Check your understanding:
**1)** Which sentences in the last reply of the breakup discussion begin with the word "You"? List each one in full.
**2)** Could you set down, word for word, everything in the breakup discussion from "Just stay firm" down to "huge red flag!"?

Text for analysis:

- - - -

Just stay firm that's the best way to get the message across. In worst case scenario get a restraining order. Possessive behavior like you described is a really good sign that he might have a personality disorder- huge red flag!
1
Brandon, he's having the same realizations cause he said the same things to me. i get that. in fact, thats what ive been telling myself just to be able to understand him. but what about me?did he ever try to understand me? because for so many chances i've given, i felt no changes with the way he treated me. i never wanted any of these to happen really, i mean, i acknowledge all the great things he did for me. and its sad and im so sorry to think that its a little too late now for another try. i know i've given more than enough chances. im not a superhuman, i believe i have the right to feel exhausted too. and i feel that there is no growth anymore. i want him to stand on his own and make him realize that he doesn't need me for him to be able to go on with his life.
1
You did the right thing in breaking it off. He is broken and you cannot fix him. You are not qualified to try and fix him. The only behavior you can control is your own. Remember that. Let this relationship be a learning tool for you. Next time you will see the signs of possessiveness at the gate rather then half way threw the relationship. Good for you!. You love yourself enough to be sickened by his behavior rather then relish in is as some girls do. You are awesome and I hope your post can help some other girls in the same situation to realize that they need to end their relationship b4 it goes too far.

- - - -

Extracted page text data:
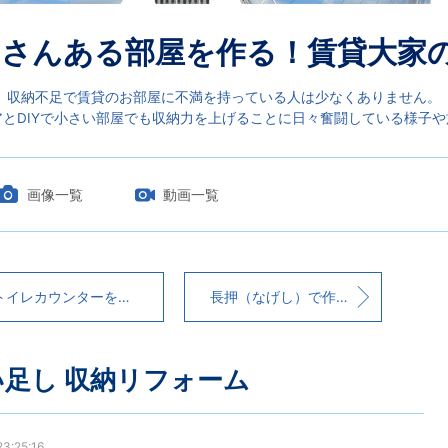
さんある部屋を作る！賃貸大家の
収納不足で賃貸のお部屋に不満を持っている人は少なくありません。
とDIYで小さい部屋でも収納力を上げることに日々奮闘している様子
画像一覧
動画一覧
トイレカウンターを造りました
長押（なげし）で作ったキャットウォーク
足し 収納リフォーム
3:25:16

- - - -

Answers to the tasks:
**1)**
- You did the right thing in breaking it off.
- You are not qualified to try and fix him.
- You love yourself enough to be sickened by his behavior rather then relish in is as some girls do.
- You are awesome and I hope your post can help some other girls in the same situation to realize that they need to end their relationship b4 it goes too far.

**2)**
Just stay firm that's the best way to get the message across. In worst case scenario get a restraining order. Possessive behavior like you described is a really good sign that he might have a personality disorder- huge red flag!